== SUPPLIED DATA ==
────────

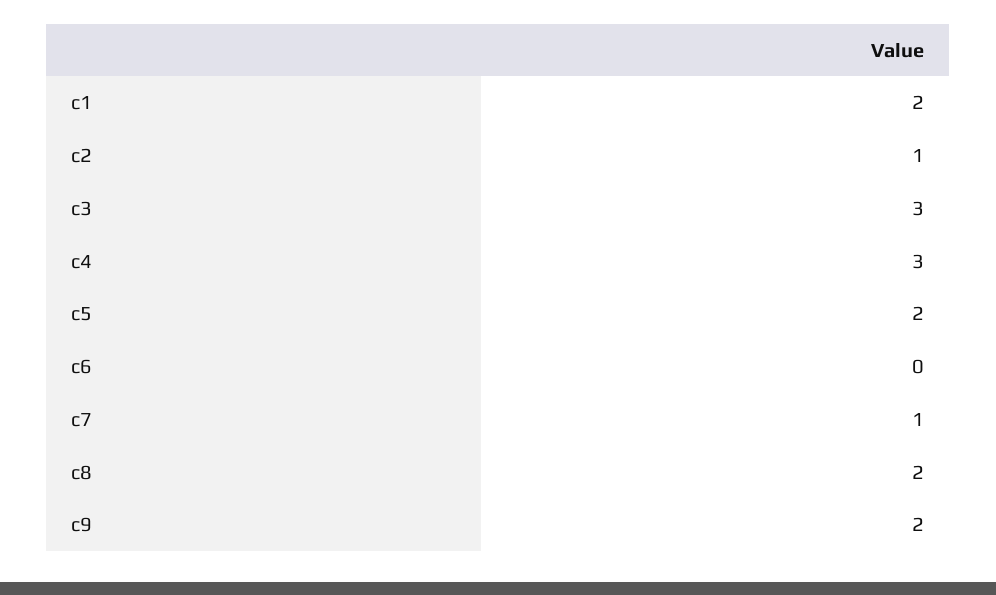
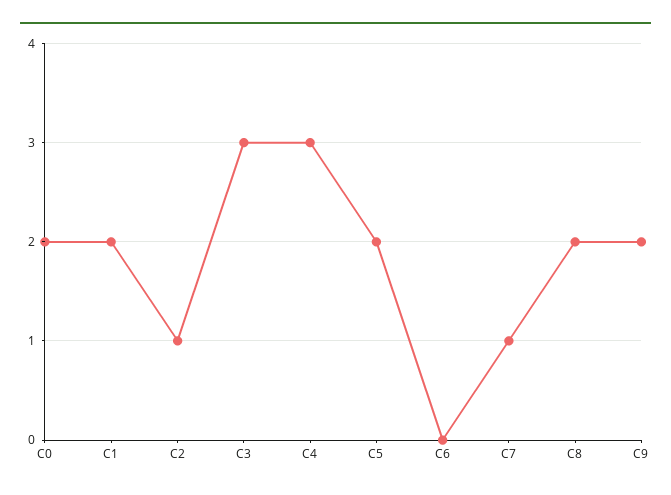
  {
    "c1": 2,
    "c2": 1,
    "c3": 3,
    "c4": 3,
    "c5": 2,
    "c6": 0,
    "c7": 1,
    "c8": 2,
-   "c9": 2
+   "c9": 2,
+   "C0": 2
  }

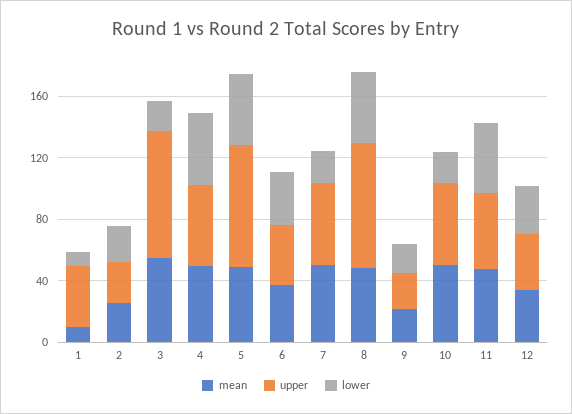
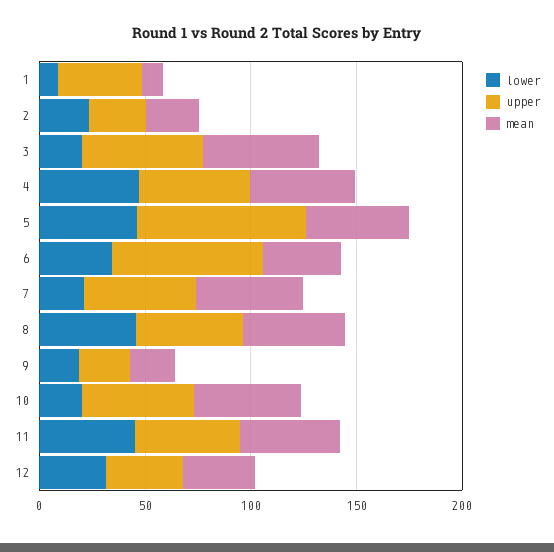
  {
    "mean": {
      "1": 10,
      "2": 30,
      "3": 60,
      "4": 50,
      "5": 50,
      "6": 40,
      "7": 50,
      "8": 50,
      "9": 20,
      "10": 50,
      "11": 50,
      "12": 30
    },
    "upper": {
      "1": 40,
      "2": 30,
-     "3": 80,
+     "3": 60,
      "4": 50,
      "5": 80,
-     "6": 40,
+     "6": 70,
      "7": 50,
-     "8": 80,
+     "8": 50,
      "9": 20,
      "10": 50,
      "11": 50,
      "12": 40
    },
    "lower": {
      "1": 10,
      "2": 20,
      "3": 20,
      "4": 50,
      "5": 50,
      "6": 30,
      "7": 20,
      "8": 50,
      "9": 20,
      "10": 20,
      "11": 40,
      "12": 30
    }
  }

────────

== YOUR TASK ==
Each entry is to be output exactly, and no picture is to appear.

== ANSWER SECTION ==
  {
    "c1": 2,
    "c2": 1,
    "c3": 3,
    "c4": 3,
    "c5": 2,
    "c6": 0,
    "c7": 1,
    "c8": 2,
-   "c9": 2
+   "c9": 2,
+   "C0": 2
  }

  {
    "mean": {
      "1": 10,
      "2": 30,
      "3": 60,
      "4": 50,
      "5": 50,
      "6": 40,
      "7": 50,
      "8": 50,
      "9": 20,
      "10": 50,
      "11": 50,
      "12": 30
    },
    "upper": {
      "1": 40,
      "2": 30,
-     "3": 80,
+     "3": 60,
      "4": 50,
      "5": 80,
-     "6": 40,
+     "6": 70,
      "7": 50,
-     "8": 80,
+     "8": 50,
      "9": 20,
      "10": 50,
      "11": 50,
      "12": 40
    },
    "lower": {
      "1": 10,
      "2": 20,
      "3": 20,
      "4": 50,
      "5": 50,
      "6": 30,
      "7": 20,
      "8": 50,
      "9": 20,
      "10": 20,
      "11": 40,
      "12": 30
    }
  }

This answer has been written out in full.